Michèle Montas is having lunch at a restaurant in Manhattan’s Chelsea neighborhood. While commenting on the schedule being presented to her by National Coalition for Haitian Rights executive director Jocelyn McCalla for her weeklong visit to the United States, Montas barely manages to sip her water.
When the waiter comes to refill her half-full glass, he stops to ask about a button pinned to her jacket.
On the button is a picture of a curly-haired man with piercing eyes. Above his high forehead and raised eyebrows are the words Jean Dominique Vivan (“Jean Dominique Lives”).
“Who is Jean Dominique?” asks the waiter.
“My husband,” answers Montas.
When the waiter asked that question this past December, it had been eight months since Jean Léopold Dominique, Haiti’s best-known and most outspoken radio journalist, was murdered as he arrived for work at his radio station in the Delmas section of Port-au-Prince. For more than two decades, excluding stretches of time when they were twice forced into exile, the two had worked together, co-anchoring a morning news program, the highlights of which were Dominique’s commentaries on Haitian social and political life. Friends and foes listened to Dominique, to “smell the air and test the waters,” as he liked to say, “get closer to the béton,” gauge the mood of the streets. Being the owner and director of his own station, Radio Haiti Inter, allowed Dominique a kind of autonomy that few hired journalists could manage in a volatile political climate.
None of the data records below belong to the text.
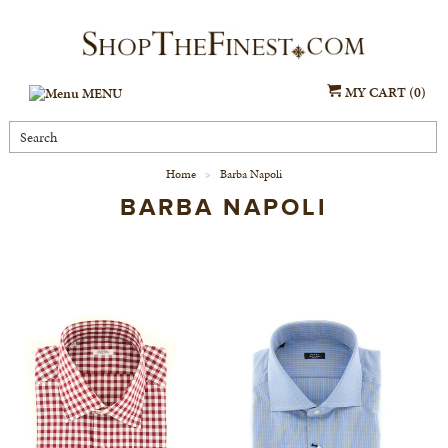
MY CART (0)
MENU
Home
Barba Napoli
>
BARBA NAPOLI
Having survived a slew of provisional military regimes that followed the thirty-year Duvalier father-and-son dictatorships, during which his brother was murdered and he and Montas were arrested, it seemed that he had lived through the worst times in Haiti. All that changed, however, on the morning of April 3, 2000, when Dominique’s death itself became a symbol of unsettling times ahead.
Had this been any other morning, Montas and Dominique would have been together when he and Jean Claude Louissaint, a watchman at their radio station, were gunned down in the station’s parking lot. “We usually drove to work together,” Montas explains. “That morning, Jean left ten minutes before me to look at some international news for the program. As I got in the car, leaving home, I heard some usual announcements on the radio and then silence. I called the station and the person who answered told me, ‘Just come!’ When I pulled into the parking lot, the police were there. I saw Jean Claude Louissaint, then I saw Jean’s body on the ground. I called to him, but he didn’t answer. I rushed upstairs to call the doctor, thinking something could be done. I didn’t believe he was dead until the doctor confirmed it.”